Exome Sequencing

Exome sequencing is an innovative technique that selectively sequences the coding regions of a genome. The exome constitutes about 1% of the human genome, which translates to 30-Mb in length. It is the DNA sequence that is translated into protein, and for disease risk, it is generally the most functionally relevant. Exome sequencing can be used to identify novel genes associated with rare Mendelian disorders and common complex disorders, such as cancer, diabetes, and obesity.


BGI provides two exome sequencing strategies whereby targeted genome-wide enrichment of functional regions is achieved either by PCR amplification or hybridization capture. Both methods have been used successfully to identify genomic variations in large-scale complex disease studies. In targeted-region capture, targeted genomic regions are enriched by microarray hybridization (NimbleGen Sequence Capture array) or solution hybridization (Agilent Sure-Select system). The enriched templates then undergo massively parallel sequencing. 

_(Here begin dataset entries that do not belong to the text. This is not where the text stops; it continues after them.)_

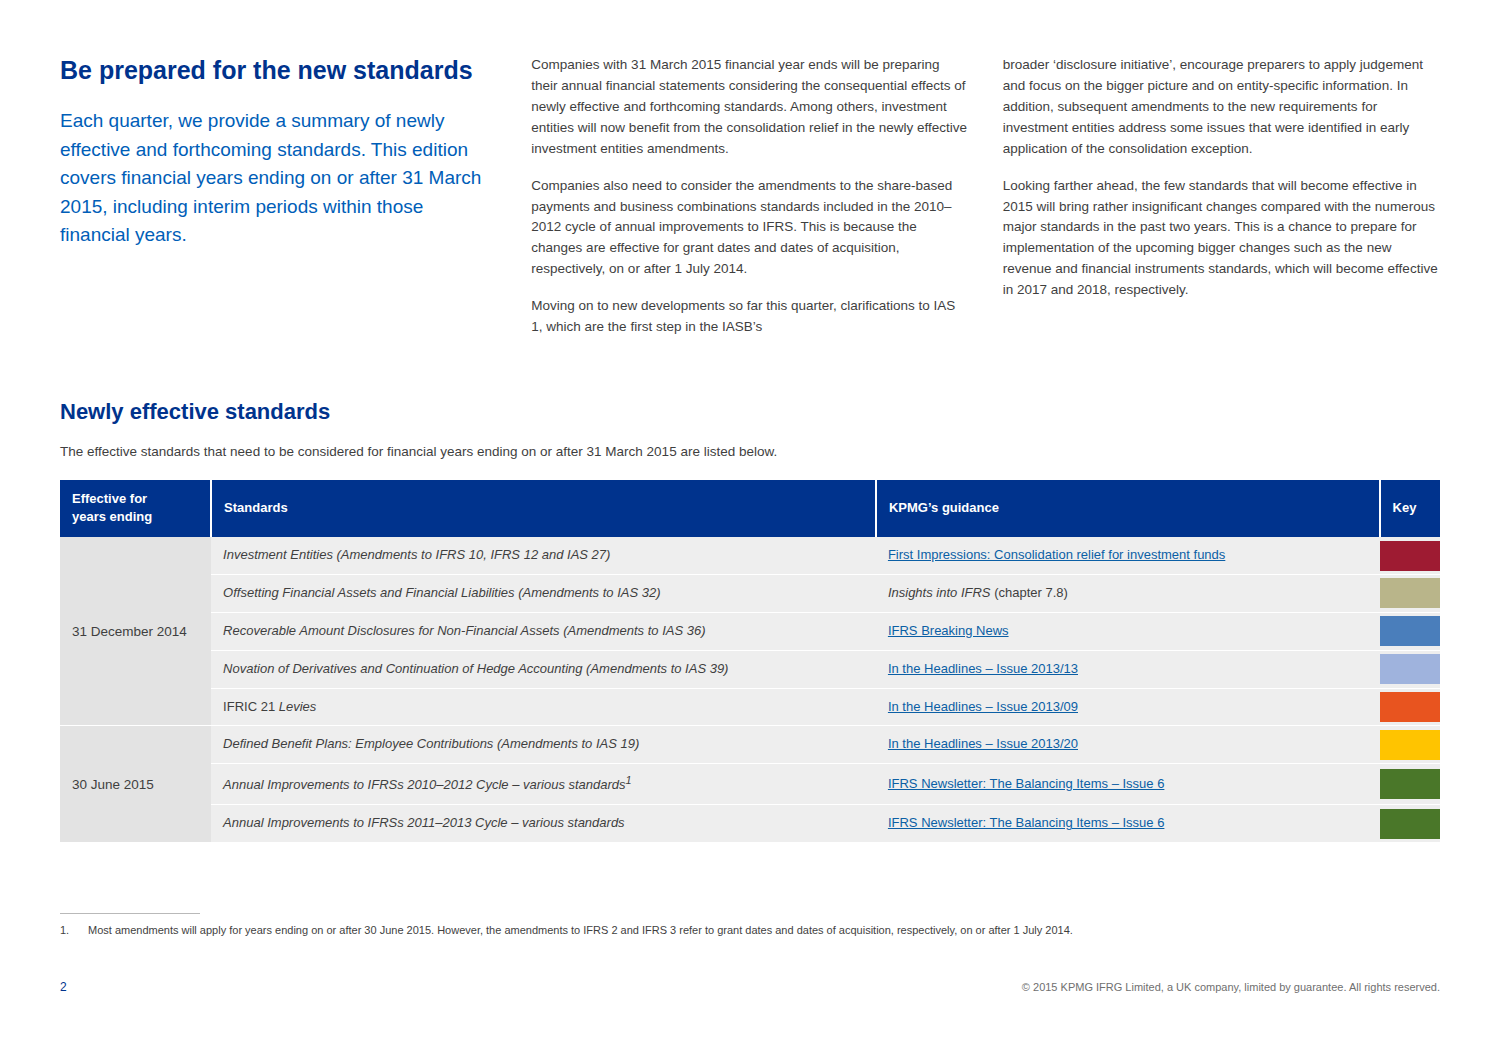Be prepared for the new standards
Each quarter, we provide a summary of newly effective and forthcoming standards. This edition covers financial years ending on or after 31 March 2015, including interim periods within those financial years.
Companies with 31 March 2015 financial year ends will be preparing their annual financial statements considering the consequential effects of newly effective and forthcoming standards. Among others, investment entities will now benefit from the consolidation relief in the newly effective investment entities amendments.
Companies also need to consider the amendments to the share-based payments and business combinations standards included in the 2010–2012 cycle of annual improvements to IFRS. This is because the changes are effective for grant dates and dates of acquisition, respectively, on or after 1 July 2014.
Moving on to new developments so far this quarter, clarifications to IAS 1, which are the first step in the IASB’s
broader ‘disclosure initiative’, encourage preparers to apply judgement and focus on the bigger picture and on entity-specific information. In addition, subsequent amendments to the new requirements for investment entities address some issues that were identified in early application of the consolidation exception.
Looking farther ahead, the few standards that will become effective in 2015 will bring rather insignificant changes compared with the numerous major standards in the past two years. This is a chance to prepare for implementation of the upcoming bigger changes such as the new revenue and financial instruments standards, which will become effective in 2017 and 2018, respectively.
Newly effective standards
The effective standards that need to be considered for financial years ending on or after 31 March 2015 are listed below.
| Effective for years ending | Standards | KPMG’s guidance | Key |
| --- | --- | --- | --- |
| 31 December 2014 | Investment Entities (Amendments to IFRS 10, IFRS 12 and IAS 27) | First Impressions: Consolidation relief for investment funds | |
| Offsetting Financial Assets and Financial Liabilities (Amendments to IAS 32) | Insights into IFRS (chapter 7.8) | |
| Recoverable Amount Disclosures for Non-Financial Assets (Amendments to IAS 36) | IFRS Breaking News | |
| Novation of Derivatives and Continuation of Hedge Accounting (Amendments to IAS 39) | In the Headlines – Issue 2013/13 | |
| IFRIC 21 Levies | In the Headlines – Issue 2013/09 | |
| 30 June 2015 | Defined Benefit Plans: Employee Contributions (Amendments to IAS 19) | In the Headlines – Issue 2013/20 | |
| Annual Improvements to IFRSs 2010–2012 Cycle – various standards 1 | IFRS Newsletter: The Balancing Items – Issue 6 | |
| Annual Improvements to IFRSs 2011–2013 Cycle – various standards | IFRS Newsletter: The Balancing Items – Issue 6 | |
1. Most amendments will apply for years ending on or after 30 June 2015. However, the amendments to IFRS 2 and IFRS 3 refer to grant dates and dates of acquisition, respectively, on or after 1 July 2014.
2 © 2015 KPMG IFRG Limited, a UK company, limited by guarantee. All rights reserved.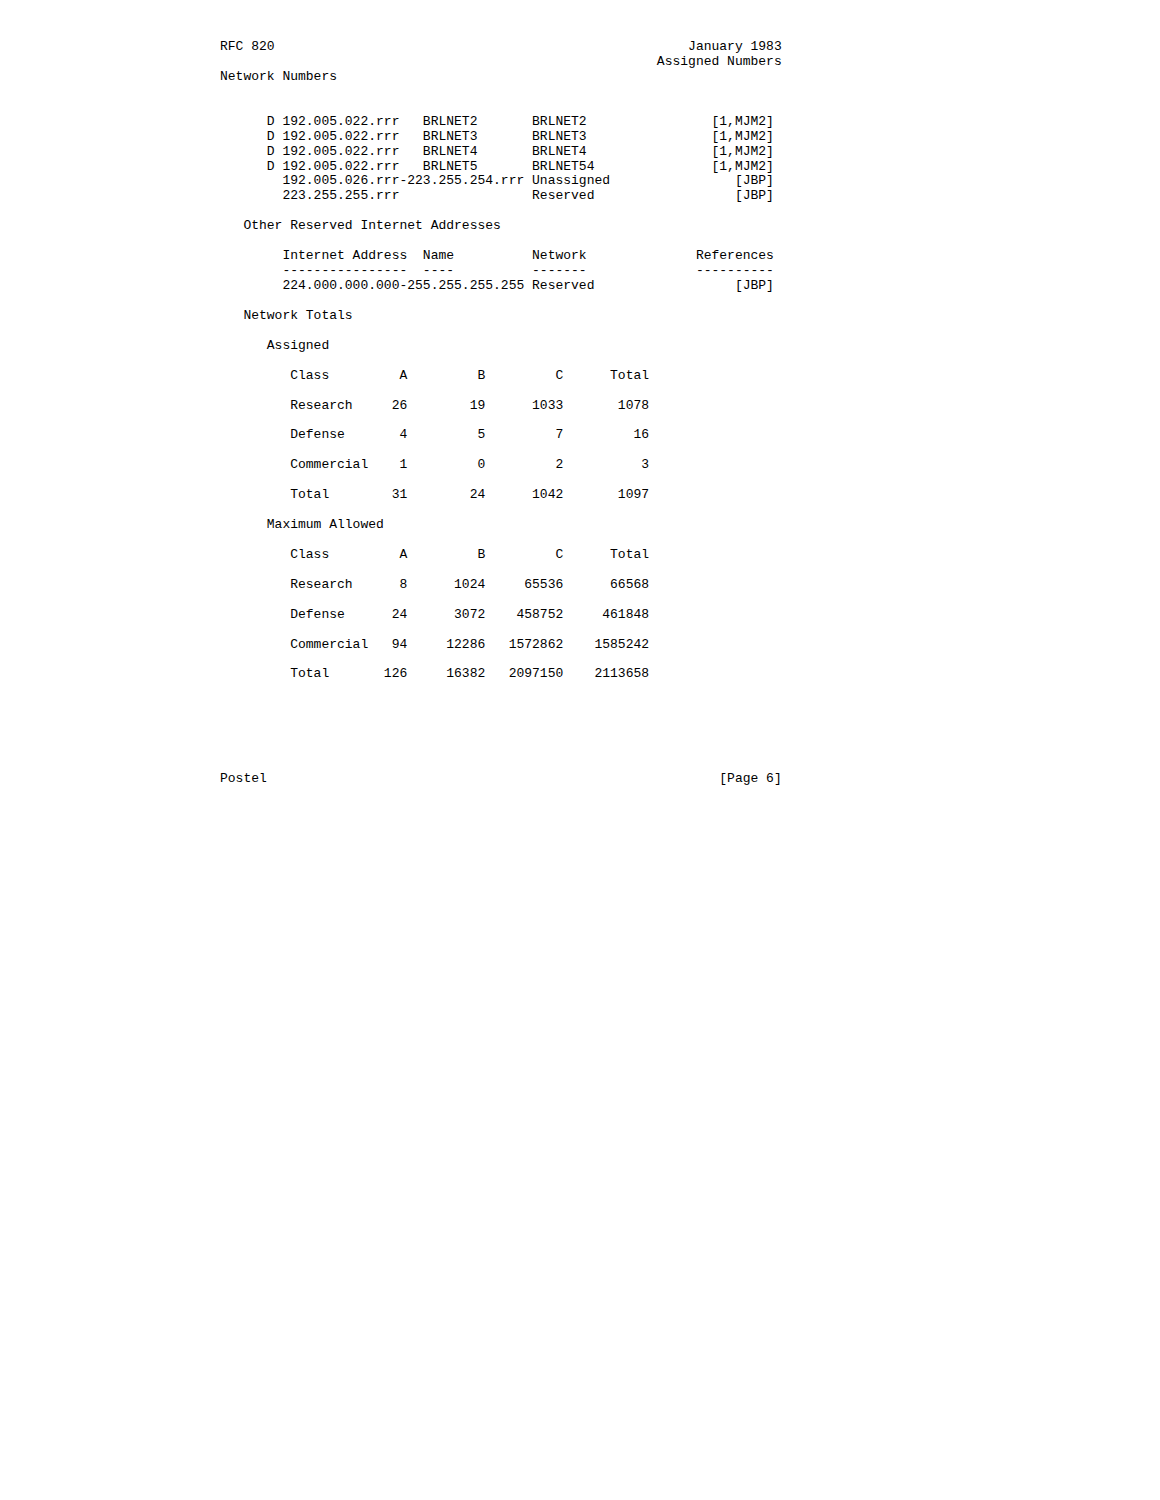RFC 820                                                     January 1983
                                                        Assigned Numbers
Network Numbers


      D 192.005.022.rrr   BRLNET2       BRLNET2                [1,MJM2]
      D 192.005.022.rrr   BRLNET3       BRLNET3                [1,MJM2]
      D 192.005.022.rrr   BRLNET4       BRLNET4                [1,MJM2]
      D 192.005.022.rrr   BRLNET5       BRLNET54               [1,MJM2]
        192.005.026.rrr-223.255.254.rrr Unassigned                [JBP]
        223.255.255.rrr                 Reserved                  [JBP]

   Other Reserved Internet Addresses

        Internet Address  Name          Network              References
        ----------------  ----          -------              ----------
        224.000.000.000-255.255.255.255 Reserved                  [JBP]

   Network Totals

      Assigned

         Class         A         B         C      Total

         Research     26        19      1033       1078

         Defense       4         5         7         16

         Commercial    1         0         2          3

         Total        31        24      1042       1097

      Maximum Allowed

         Class         A         B         C      Total

         Research      8      1024     65536      66568

         Defense      24      3072    458752     461848

         Commercial   94     12286   1572862    1585242

         Total       126     16382   2097150    2113658






Postel                                                          [Page 6]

Workflow of exome sequencing 

The figure above illustrates the basic process of exome sequencing. A human genomic DNA sample is randomly fragmented by sonication or nebulization to an average size of 500 bps, and a pair of linkers is ligated to both ends of the DNA fragments. The fragmented DNA is then hybridized to the NimbleGen 2.1M Human Exome Array, after which the enriched exome DNA fragments are eluted from the array and undergo random ligation. The ligated long exome-enriched DNA is again randomly fragmented and then ligated with Illumina-compatible adapters and enriched by PCR. Finally, the enriched DNA undergoes Illumina GA sequencing. 

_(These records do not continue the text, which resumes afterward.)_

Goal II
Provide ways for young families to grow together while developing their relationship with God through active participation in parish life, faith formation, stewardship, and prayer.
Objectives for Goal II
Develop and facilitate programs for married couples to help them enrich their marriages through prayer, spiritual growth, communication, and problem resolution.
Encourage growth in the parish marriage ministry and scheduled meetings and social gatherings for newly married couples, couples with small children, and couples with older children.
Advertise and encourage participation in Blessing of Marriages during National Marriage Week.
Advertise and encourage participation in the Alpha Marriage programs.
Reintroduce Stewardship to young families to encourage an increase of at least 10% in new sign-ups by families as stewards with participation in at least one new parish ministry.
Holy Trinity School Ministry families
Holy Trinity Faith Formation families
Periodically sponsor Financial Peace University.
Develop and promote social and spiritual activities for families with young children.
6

Bioinformatics analysis of exome sequencing includes clean-read alignment with a reference genome, a histogram of depth distribution in target regions, sequencing depth and coverage of each CCDS exome, evenness of exome capture sequencing, consensus genotype calling and SNP detection in exome, and annotation of the resulting SNPs.

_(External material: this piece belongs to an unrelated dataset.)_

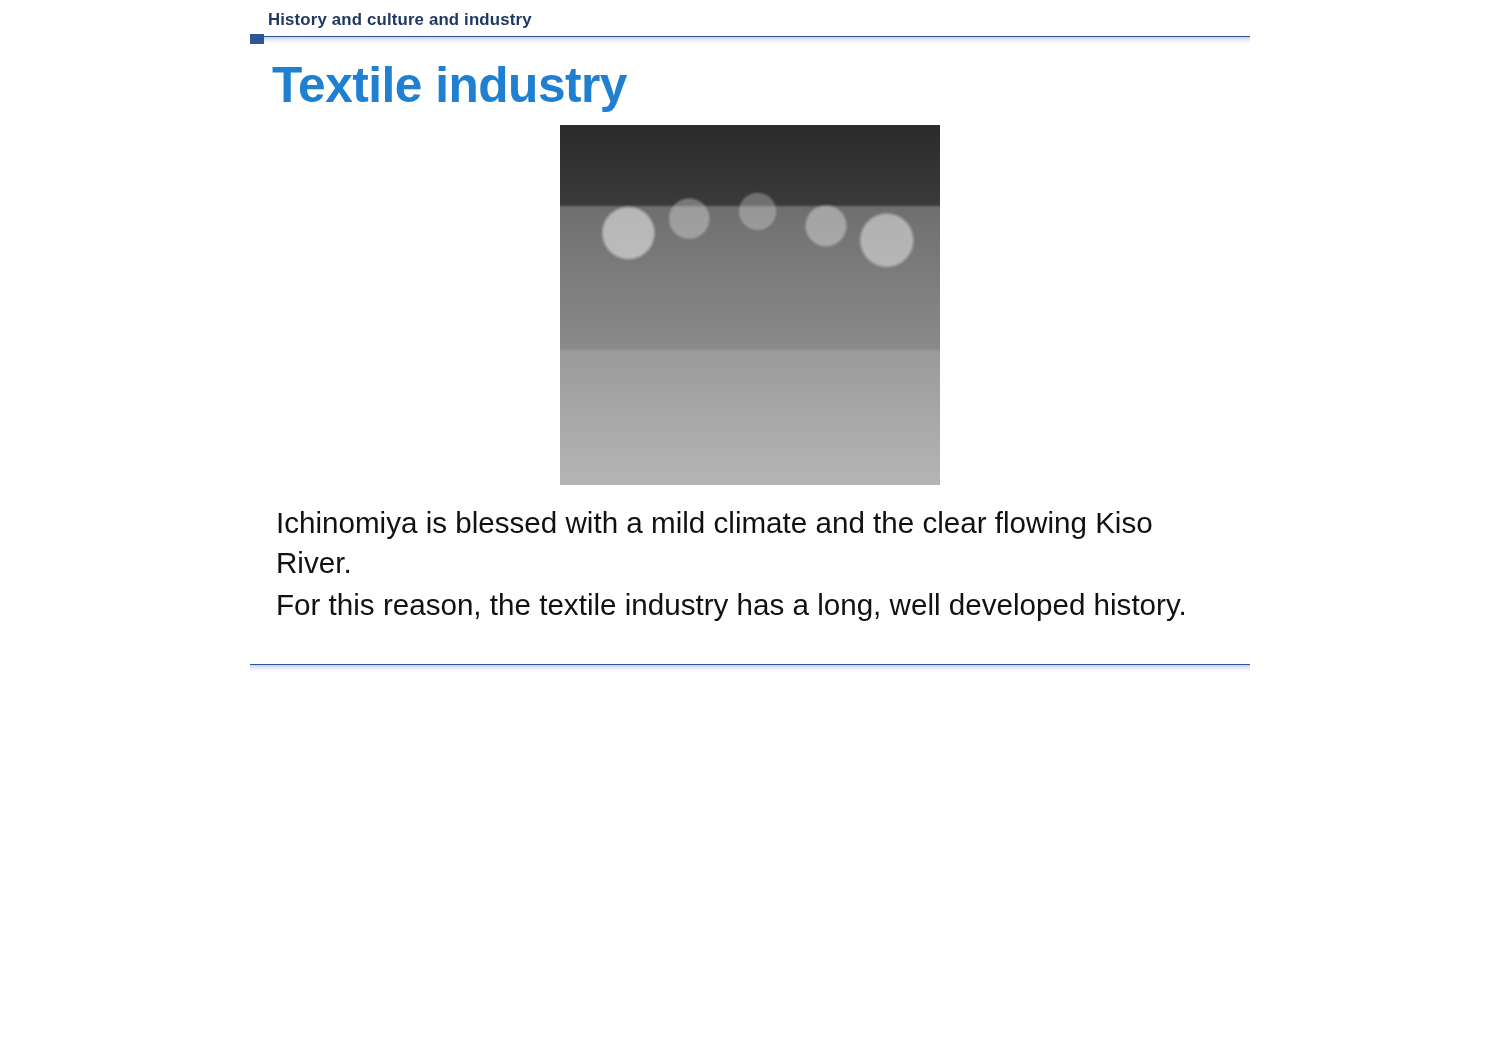History and culture and industry
Textile industry
Ichinomiya is blessed with a mild climate and the clear flowing Kiso River.
For this reason, the textile industry has a long, well developed history.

Standard bioinformatics analysis: (1) Base calling, linker and adapter filtering; (2) Alignment (the reference sequence should be provided);  (3) QC report of capture and sequencing, which includes the following:

  1. Proportion of reads in target regions
  2. Summary of data production
  3. Sequencing depth distribution per base
  4. Coverage distribution of target regions in samples
  5. Distribution of the mismatch rate in samples
  6. Distribution of target-region sequencing depth at different read quality thresholds
  7. Distribution of the mismatch rate in alignments in bases with different quality scores (excluding known alignments at SNP sites from dbSNP database).
  8. Matching of known phenotype (gender etc.)
  9. Ancestry clustering to exclude non-genuine ethnic individuals

Advanced bioinformatics analysis: SNP calling (including information on consensus sequences); SNP annotation and statistics; Summary of SNPs; Candidate gene sets associated with disease (control sample and the information of the case should be provided); detection, annotation, and statistics of indels.